The Royal Exchange Square is a public square in Glasgow, Scotland. The square lies between Buchanan Street and Queen Street, opening out Queen Street and Ingram Street to the south of George Square. It is also easily accessible from Buchanan Street on the west side of the square, through two prominent archways at Royal Bank Place. The square is a landmark due to its distinguished architecture which attracts many visitors. It is one of six squares in the city centre.

== Historical background ==
Tobacco lord William Cunninghame's mansion and gardens fronting Queen Street, and central to the future square, were constructed in 1778 when the wealth of Glasgow soon eclipsed the remainder of Scotland.

Five years later the Royal Bank of Scotland opened in Glasgow, being its first ever branch beyond its Edinburgh base. Under David Dale, the bank in Glasgow soon surpassed the business volume of the Royal Bank elsewhere, and the bank bought Cunninghame's mansion in 1817 and operated from it. In 1827 the Royal Bank sold the Cunninghame mansion to the city for fitting out as an Exchange and its new Glasgow Chief Office branch, designed by Archibald Elliot II, complete with its six pillars and wide stairs, was erected in 1834 facing onto Royal Exchange Square. In 1850 this was extended through to Buchanan Street.

In the centre of the square is the former Royal Exchange, a Graeco-Roman building designed by architect David Hamilton in 1829, where merchants exchanged contracts in cotton, linen, chemicals, coal, iron, steel, timber and other commodities including stocks and shares in newly formed Limited Companies, prior to the Glasgow Stock Exchange being built in Buchanan Street. One hundred and twenty years later, the commercial and commodities markets found other ways of doing business in contrast to the daily gatherings and the Royal Exchange building was bought by Glasgow Corporation in 1949 to become Stirling's Library, named after the donor of the earlier library in Miller Street nearby.

In front of the vast portico is Carlo Marochetti's noble bronze equestrian statue of Duke of Wellington, erected in 1844. On the tall granite base are bronze reliefs of the battles of Assaye and Waterloo, the Return of the Soldier, and Peace and Agriculture. It usually features a traffic cone placed on its head. From the 1950s the Royal Exchange housed Stirling's Library and the Commercial Library, and now it houses the Gallery of Modern Art.

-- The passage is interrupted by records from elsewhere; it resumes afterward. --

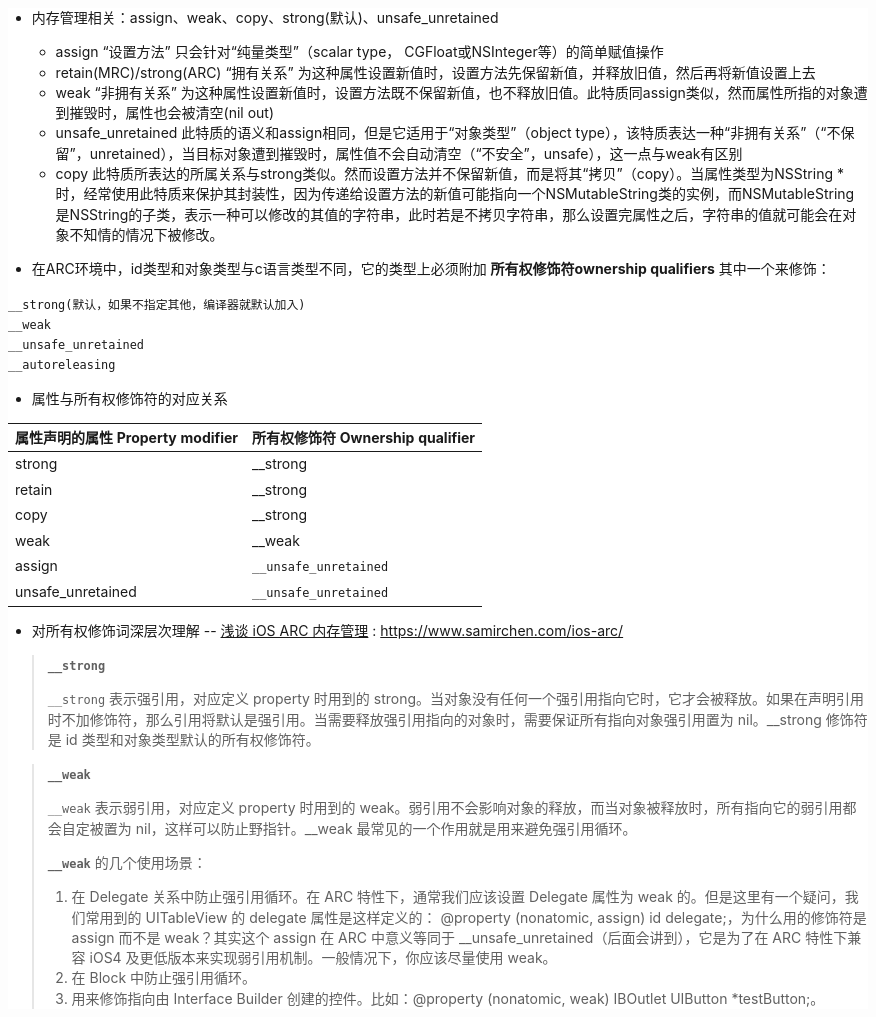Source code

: 
* 内存管理相关：assign、weak、copy、strong(默认)、unsafe_unretained
	* assign “设置方法” 只会针对“纯量类型”（scalar type， CGFloat或NSInteger等）的简单赋值操作
	* retain(MRC)/strong(ARC) “拥有关系” 为这种属性设置新值时，设置方法先保留新值，并释放旧值，然后再将新值设置上去
	* weak “非拥有关系” 为这种属性设置新值时，设置方法既不保留新值，也不释放旧值。此特质同assign类似，然而属性所指的对象遭到摧毁时，属性也会被清空(nil out)
	* unsafe_unretained 此特质的语义和assign相同，但是它适用于“对象类型”（object type），该特质表达一种“非拥有关系”（“不保留”，unretained），当目标对象遭到摧毁时，属性值不会自动清空（“不安全”，unsafe），这一点与weak有区别
	* copy 此特质所表达的所属关系与strong类似。然而设置方法并不保留新值，而是将其“拷贝”（copy）。当属性类型为NSString *时，经常使用此特质来保护其封装性，因为传递给设置方法的新值可能指向一个NSMutableString类的实例，而NSMutableString是NSString的子类，表示一种可以修改的其值的字符串，此时若是不拷贝字符串，那么设置完属性之后，字符串的值就可能会在对象不知情的情况下被修改。


* 在ARC环境中，id类型和对象类型与c语言类型不同，它的类型上必须附加 **所有权修饰符ownership qualifiers** 其中一个来修饰：

```
__strong(默认，如果不指定其他，编译器就默认加入)
__weak
__unsafe_unretained
__autoreleasing
```

* 属性与所有权修饰符的对应关系

| 属性声明的属性 Property modifier | 所有权修饰符 Ownership qualifier|
|----|----|
|strong|__strong|
|retain|__strong|
|copy|__strong|
|weak|__weak|
|assign|`__unsafe_unretained`|
|unsafe_unretained|`__unsafe_unretained`|


* 对所有权修饰词深层次理解 -- [浅谈 iOS ARC 内存管理](https://cloud.tencent.com/developer/article/1397994) : https://www.samirchen.com/ios-arc/

>**`__strong`**
>
>`__strong` 表示强引用，对应定义 property 时用到的 strong。当对象没有任何一个强引用指向它时，它才会被释放。如果在声明引用时不加修饰符，那么引用将默认是强引用。当需要释放强引用指向的对象时，需要保证所有指向对象强引用置为 nil。__strong 修饰符是 id 类型和对象类型默认的所有权修饰符。


>**`__weak`**
>
>`__weak` 表示弱引用，对应定义 property 时用到的 weak。弱引用不会影响对象的释放，而当对象被释放时，所有指向它的弱引用都会自定被置为 nil，这样可以防止野指针。__weak 最常见的一个作用就是用来避免强引用循环。
>
>**`__weak`** 的几个使用场景：
>
> 1. 在 Delegate 关系中防止强引用循环。在 ARC 特性下，通常我们应该设置 Delegate 属性为 weak 的。但是这里有一个疑问，我们常用到的 UITableView 的 delegate 属性是这样定义的： @property (nonatomic, assign) id<UITableViewDelegate> delegate;，为什么用的修饰符是 assign 而不是 weak？其实这个 assign 在 ARC 中意义等同于 __unsafe_unretained（后面会讲到），它是为了在 ARC 特性下兼容 iOS4 及更低版本来实现弱引用机制。一般情况下，你应该尽量使用 weak。
> 2. 在 Block 中防止强引用循环。
> 3. 用来修饰指向由 Interface Builder 创建的控件。比如：@property (nonatomic, weak) IBOutlet UIButton *testButton;。
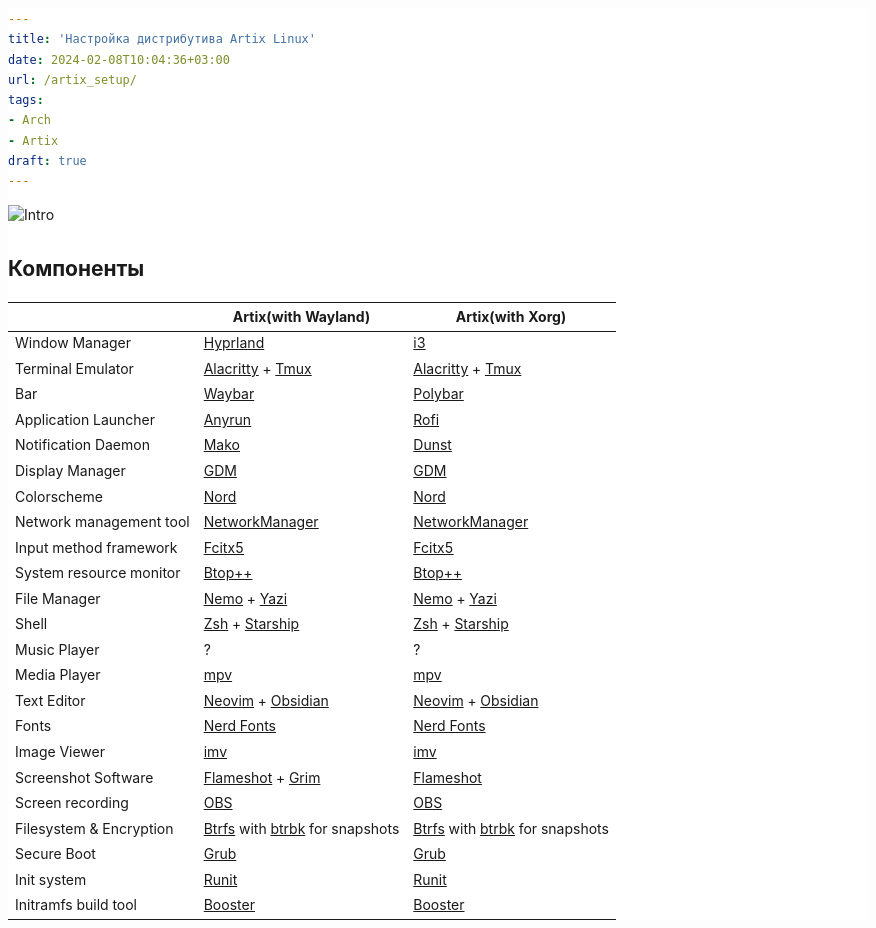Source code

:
 ```yaml
---
title: 'Настройка дистрибутива Artix Linux'
date: 2024-02-08T10:04:36+03:00
url: /artix_setup/
tags:
- Arch
- Artix
draft: true
---
```


![Intro](/images/intro_linux.png)

## Компоненты

|                           | Artix(with Wayland) | Artix(with Xorg) |
|---------------------------|---------------------|------------------|
| Window Manager            | [Hyprland](https://github.com/hyprwm/Hyprland) | [i3](https://github.com/i3/i3) |
| Terminal Emulator         | [Alacritty](https://github.com/alacritty/alacritty) + [Tmux](https://github.com/tmux/tmux) |  [Alacritty](https://github.com/alacritty/alacritty) + [Tmux](https://github.com/tmux/tmux) |
| Bar                       | [Waybar](https://github.com/Alexays/Waybar) | [Polybar](https://github.com/polybar/polybar) |
| Application Launcher      | [Anyrun](https://github.com/Kirottu/anyrun) | [Rofi](https://github.com/davatorium/rofi) |
| Notification Daemon       | [Mako](https://github.com/emersion/mako) | [Dunst](https://github.com/dunst-project/dunst) |
| Display Manager           | [GDM](https://wiki.archlinux.org/title/GDM) | [GDM](https://wiki.archlinux.org/title/GDM) |
| Colorscheme               | [Nord](https://www.nordtheme.com/) | [Nord](https://www.nordtheme.com/) |
| Network management tool   | [NetworkManager](https://wiki.gnome.org/Projects/NetworkManager) | [NetworkManager](https://wiki.gnome.org/Projects/NetworkManager) |
| Input method framework    | [Fcitx5](https://github.com/fcitx/fcitx5) | [Fcitx5](https://github.com/fcitx/fcitx5) |
| System resource monitor   | [Btop++](https://github.com/aristocratos/btop) | [Btop++](https://github.com/aristocratos/btop) |
| File Manager              | [Nemo](https://github.com/linuxmint/nemo) + [Yazi](https://github.com/sxyazi/yazi) | [Nemo](https://github.com/linuxmint/nemo) + [Yazi](https://github.com/sxyazi/yazi) |
| Shell                     | [Zsh](https://ohmyz.sh/) + [Starship](https://github.com/starship/starship) | [Zsh](https://ohmyz.sh/) + [Starship](https://github.com/starship/starship) |
| Music Player              | ? | ? |
| Media Player              | [mpv](https://github.com/mpv-player/mpv) | [mpv](https://github.com/mpv-player/mpv) |
| Text Editor               | [Neovim](https://github.com/neovim/neovim) + [Obsidian](https://obsidian.md/) | [Neovim](https://github.com/neovim/neovim) + [Obsidian](https://obsidian.md/) |
| Fonts                     | [Nerd Fonts](https://github.com/ryanoasis/nerd-fonts) | [Nerd Fonts](https://github.com/ryanoasis/nerd-fonts) |
| Image Viewer              | [imv](https://sr.ht/~exec64/imv/) | [imv](https://sr.ht/~exec64/imv/) |
| Screenshot Software       | [Flameshot](https://github.com/flameshot-org/flameshot) + [Grim](https://sr.ht/~emersion/grim/) | [Flameshot](https://github.com/flameshot-org/flameshot) |
| Screen recording          | [OBS](https://obsproject.com/) | [OBS](https://obsproject.com/) |
| Filesystem & Encryption   | [Btrfs](https://btrfs.readthedocs.io/en/latest/) with [btrbk](https://github.com/digint/btrbk) for snapshots | [Btrfs](https://btrfs.readthedocs.io/en/latest/) with [btrbk](https://github.com/digint/btrbk) for snapshots |
| Secure Boot               | [Grub](https://wiki.archlinux.org/title/GRUB) | [Grub](https://wiki.archlinux.org/title/GRUB) |
| Init system               | [Runit](https://wiki.archlinux.org/title/runit) | [Runit](https://wiki.archlinux.org/title/runit) |
| Initramfs build tool      | [Booster](https://github.com/anatol/booster) | [Booster](https://github.com/anatol/booster) |
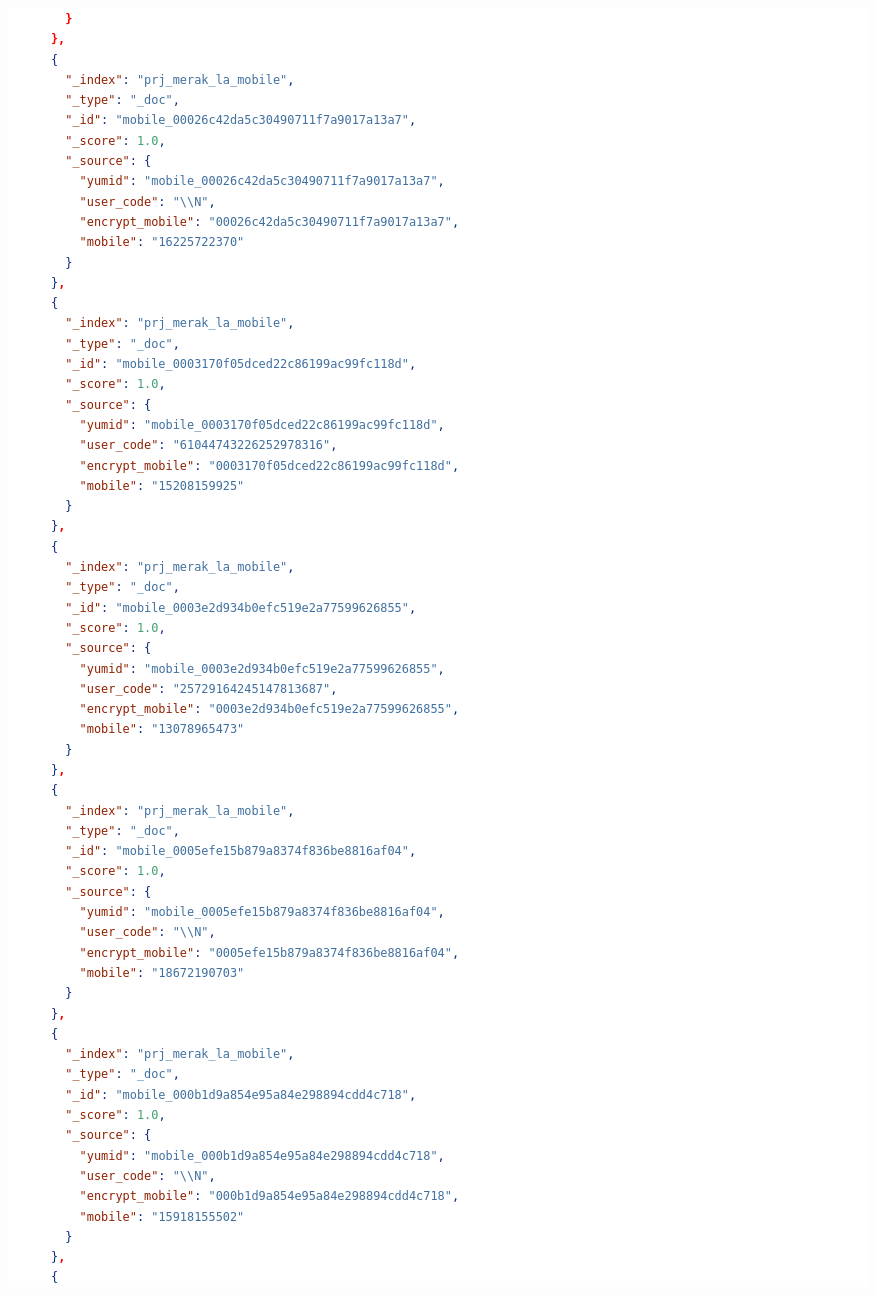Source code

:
 ```json
        }
      },
      {
        "_index": "prj_merak_la_mobile",
        "_type": "_doc",
        "_id": "mobile_00026c42da5c30490711f7a9017a13a7",
        "_score": 1.0,
        "_source": {
          "yumid": "mobile_00026c42da5c30490711f7a9017a13a7",
          "user_code": "\\N",
          "encrypt_mobile": "00026c42da5c30490711f7a9017a13a7",
          "mobile": "16225722370"
        }
      },
      {
        "_index": "prj_merak_la_mobile",
        "_type": "_doc",
        "_id": "mobile_0003170f05dced22c86199ac99fc118d",
        "_score": 1.0,
        "_source": {
          "yumid": "mobile_0003170f05dced22c86199ac99fc118d",
          "user_code": "61044743226252978316",
          "encrypt_mobile": "0003170f05dced22c86199ac99fc118d",
          "mobile": "15208159925"
        }
      },
      {
        "_index": "prj_merak_la_mobile",
        "_type": "_doc",
        "_id": "mobile_0003e2d934b0efc519e2a77599626855",
        "_score": 1.0,
        "_source": {
          "yumid": "mobile_0003e2d934b0efc519e2a77599626855",
          "user_code": "25729164245147813687",
          "encrypt_mobile": "0003e2d934b0efc519e2a77599626855",
          "mobile": "13078965473"
        }
      },
      {
        "_index": "prj_merak_la_mobile",
        "_type": "_doc",
        "_id": "mobile_0005efe15b879a8374f836be8816af04",
        "_score": 1.0,
        "_source": {
          "yumid": "mobile_0005efe15b879a8374f836be8816af04",
          "user_code": "\\N",
          "encrypt_mobile": "0005efe15b879a8374f836be8816af04",
          "mobile": "18672190703"
        }
      },
      {
        "_index": "prj_merak_la_mobile",
        "_type": "_doc",
        "_id": "mobile_000b1d9a854e95a84e298894cdd4c718",
        "_score": 1.0,
        "_source": {
          "yumid": "mobile_000b1d9a854e95a84e298894cdd4c718",
          "user_code": "\\N",
          "encrypt_mobile": "000b1d9a854e95a84e298894cdd4c718",
          "mobile": "15918155502"
        }
      },
      {
```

The architects of the Georgian terraces built around 1830 on the north side are David Hamilton and James Smith of Blythswood Square and on the south side are Robert Black and Archibald Elliot II. The classically designed former Chief Office of the Royal Bank of Scotland stands at the western end of the square.

There are shops and offices, and numerous open air cafés and restaurants. Home to Glasgow's only restaurant with a rooftop terrace, 29 Glasgow is a Members Club with a publicly accessible reataurant and function room. The square is also the home of the Western Club, whose restaurant is also open to the public.. In the winter, the square is usually lit up with a large overhead net of celestial lighting between the Gallery of Modern Art and surrounding buildings.

On the north side at the corner of Queen Street once stood the elegant Theatre Royal which opened in 1805.